Grants help pay for energy efficiency at new Carrie Busey

CHAMPAIGN — The Illinois Clean Energy Community Foundation awarded Champaign's school district three grants totalling $216,500 for some of the energy-efficiencies being built into the new Carrie Busey Elementary School.

The school is under construction in Savoy.

District grant writer Sue Schumacher said the grants will help make up for the extra cost of installing energy-efficient equipment. If the district pays less for things like geothermal heating and cooling and heating water with solar panels upfront, she said, those systems will pay for themselves sooner.

One $75,000 grant will help the district pay for designing a LEED-certified building and going through the process of making sure all its energy-efficient systems are installed and working correctly.

"It's a very important part of the process that provides an additional step that the district can be sure that they're getting what they paid for and it's operating as intended," said architect Stuart Brodsky, of OWP/P Canon Design who worked on the building's design.

A $90,000 grant will help pay for the school's geothermal system, which is expected to save about 54 percent of energy, as compared with the least efficient system required.

And finally, a $51,000 will help the district pay for a system that will heat 62 percent of the school's hot water with solar energy.

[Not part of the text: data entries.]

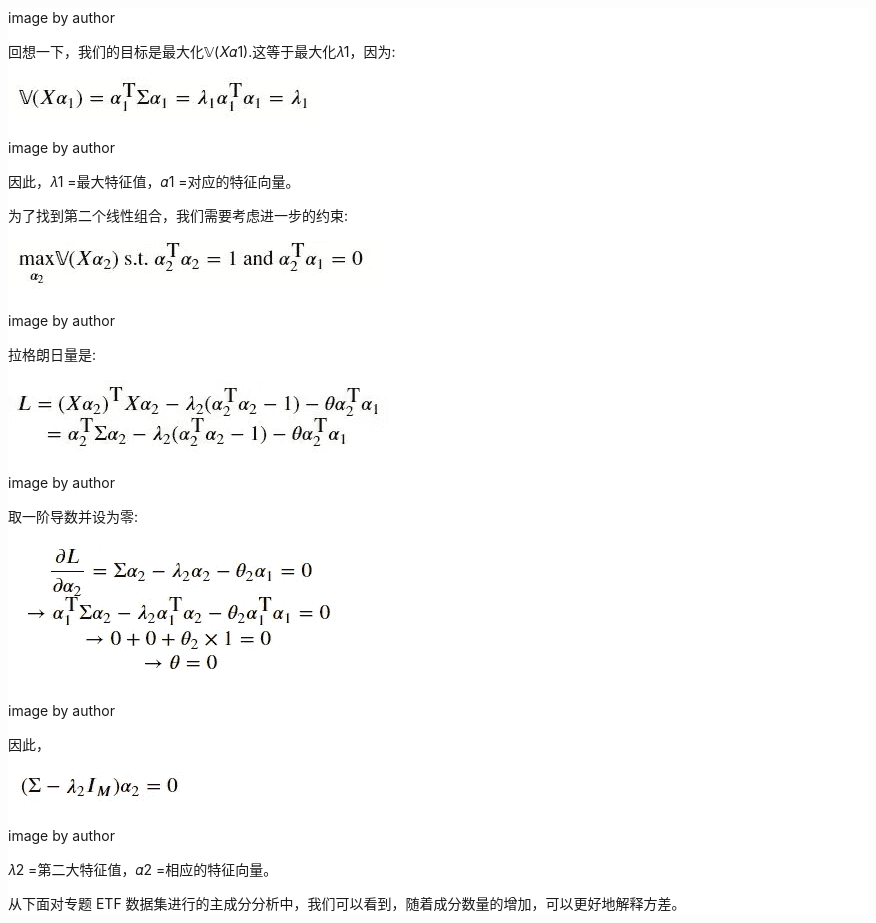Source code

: image by author

回想一下，我们的目标是最大化𝕍(𝑋𝛼1).这等于最大化𝜆1，因为:

![](img/ce15446c64810a2b7b75052d6019a42a.png)

image by author

因此，𝜆1 =最大特征值，𝛼1 =对应的特征向量。

为了找到第二个线性组合，我们需要考虑进一步的约束:

![](img/02e207d52c0e04b6d36f93b24ad2d514.png)

image by author

拉格朗日量是:

![](img/2d4d49202aa894355f1da334171fe8f8.png)

image by author

取一阶导数并设为零:

![](img/c92440f10edd1f6c97adb619aff7cf56.png)

image by author

因此，

![](img/5813a29602e080ad67c1605e977f5bac.png)

image by author

𝜆2 =第二大特征值，𝛼2 =相应的特征向量。

从下面对专题 ETF 数据集进行的主成分分析中，我们可以看到，随着成分数量的增加，可以更好地解释方差。
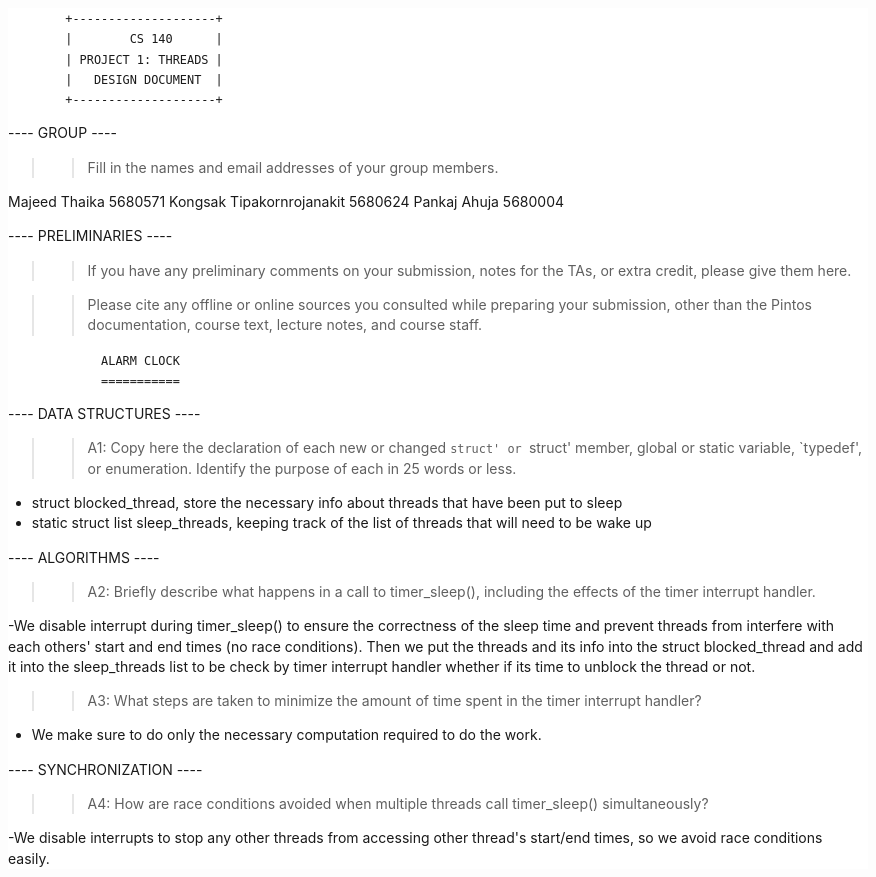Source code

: 			+--------------------+
			|        CS 140      |
			| PROJECT 1: THREADS |
			|   DESIGN DOCUMENT  |
			+--------------------+
				   
---- GROUP ----

>> Fill in the names and email addresses of your group members.

Majeed Thaika 5680571
Kongsak Tipakornrojanakit 5680624
Pankaj Ahuja 5680004

---- PRELIMINARIES ----

>> If you have any preliminary comments on your submission, notes for the
>> TAs, or extra credit, please give them here.

>> Please cite any offline or online sources you consulted while
>> preparing your submission, other than the Pintos documentation, course
>> text, lecture notes, and course staff.

			     ALARM CLOCK
			     ===========

---- DATA STRUCTURES ----

>> A1: Copy here the declaration of each new or changed `struct' or
>> `struct' member, global or static variable, `typedef', or
>> enumeration.  Identify the purpose of each in 25 words or less.

- struct blocked_thread, store the necessary info about threads that have been put to sleep
- static struct list sleep_threads, keeping track of the list of threads that will need to be wake up

---- ALGORITHMS ----

>> A2: Briefly describe what happens in a call to timer_sleep(),
>> including the effects of the timer interrupt handler.

-We disable interrupt during timer_sleep() to ensure the correctness of the sleep time and prevent threads from interfere with each others' start and end times (no race conditions). Then we put the threads and its info into the struct blocked_thread and add it into the sleep_threads list to be check by timer interrupt handler whether if its time to unblock the thread or not.

>> A3: What steps are taken to minimize the amount of time spent in
>> the timer interrupt handler?

- We make sure to do only the necessary computation required to do the work.

---- SYNCHRONIZATION ----

>> A4: How are race conditions avoided when multiple threads call
>> timer_sleep() simultaneously?

-We disable interrupts to stop any other threads from accessing other thread's start/end times, so we avoid race conditions easily.
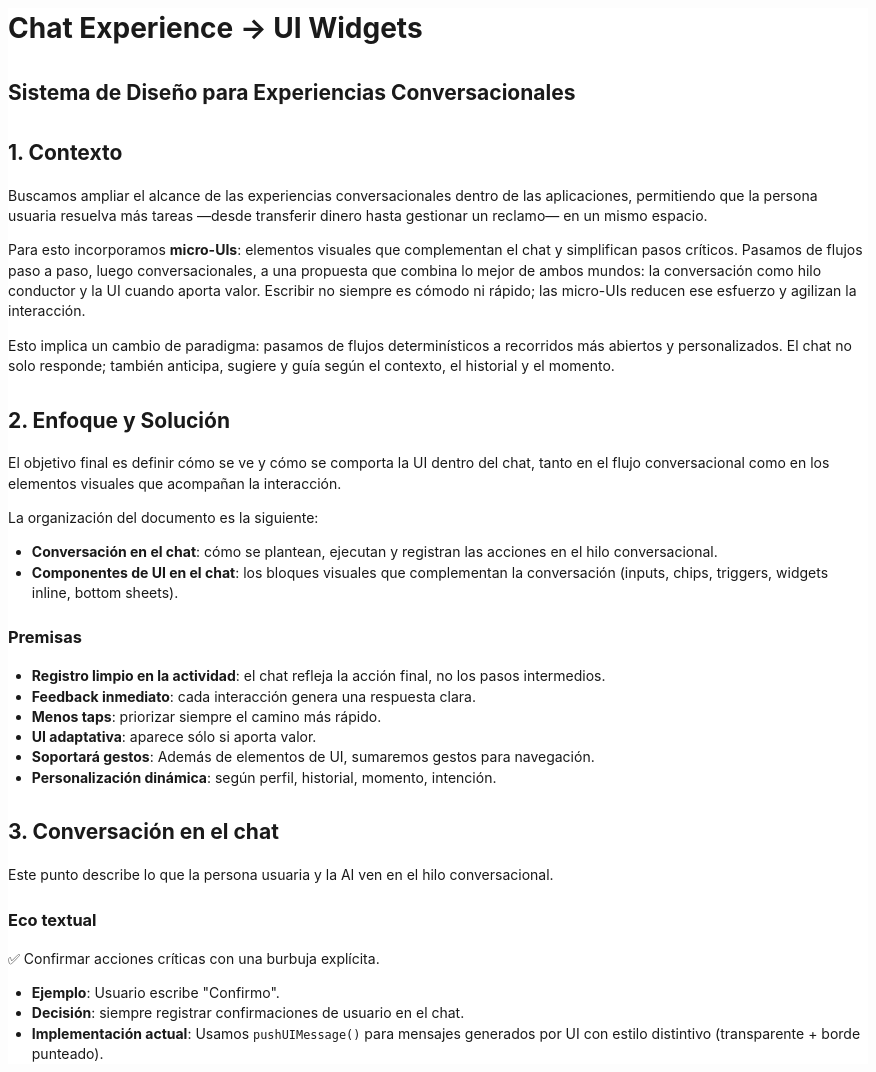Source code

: # Chat Experience → UI Widgets

## Sistema de Diseño para Experiencias Conversacionales

## 1. Contexto

Buscamos ampliar el alcance de las experiencias conversacionales dentro de las aplicaciones, permitiendo que la persona usuaria resuelva más tareas —desde transferir dinero hasta gestionar un reclamo— en un mismo espacio.

Para esto incorporamos **micro-UIs**: elementos visuales que complementan el chat y simplifican pasos críticos. Pasamos de flujos paso a paso, luego conversacionales, a una propuesta que combina lo mejor de ambos mundos: la conversación como hilo conductor y la UI cuando aporta valor. Escribir no siempre es cómodo ni rápido; las micro-UIs reducen ese esfuerzo y agilizan la interacción.

Esto implica un cambio de paradigma: pasamos de flujos determinísticos a recorridos más abiertos y personalizados. El chat no solo responde; también anticipa, sugiere y guía según el contexto, el historial y el momento.

## 2. Enfoque y Solución

El objetivo final es definir cómo se ve y cómo se comporta la UI dentro del chat, tanto en el flujo conversacional como en los elementos visuales que acompañan la interacción.

La organización del documento es la siguiente:

- **Conversación en el chat**: cómo se plantean, ejecutan y registran las acciones en el hilo conversacional.
- **Componentes de UI en el chat**: los bloques visuales que complementan la conversación (inputs, chips, triggers, widgets inline, bottom sheets).

### Premisas

- **Registro limpio en la actividad**: el chat refleja la acción final, no los pasos intermedios.
- **Feedback inmediato**: cada interacción genera una respuesta clara.
- **Menos taps**: priorizar siempre el camino más rápido.
- **UI adaptativa**: aparece sólo si aporta valor.
- **Soportará gestos**: Además de elementos de UI, sumaremos gestos para navegación.
- **Personalización dinámica**: según perfil, historial, momento, intención.

## 3. Conversación en el chat

Este punto describe lo que la persona usuaria y la AI ven en el hilo conversacional.

### Eco textual

✅ Confirmar acciones críticas con una burbuja explícita.

- **Ejemplo**: Usuario escribe "Confirmo".
- **Decisión**: siempre registrar confirmaciones de usuario en el chat.
- **Implementación actual**: Usamos `pushUIMessage()` para mensajes generados por UI con estilo distintivo (transparente + borde punteado).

That grant will pay for up to 60 percent of the system, according to a release from the district.

"This is a system that uses the sun to help heat the hot water in the building," Brodsky said. "There are a series of panels on the roof with water circulating through them."

The system means the district will pay less to operate hot water heaters.

"(The grant is) helping defray the initial construction cost of that kind of system, similar to geothermal grant that's helping defray that initial cost," Brodsky said.

Brodsky said the grants will help the district be more energy efficient.

"It's a very good thing for the district," Brodsky said. "They're doing a great job of providing leadership to the community to design buildings that will provide energy efficiency into the future, and they're being good stewards of the environment."

While these are the first grants for the new Carrie Busey school specifically, Schumacher said, they're a part of the district's larger plan to use energy wisely. And in the letter the district received awarding the grant for the solar water heating system, the Illinois Clean Energy Community Foundation acknowledged that.

"It's really part of a much larger plan," she said.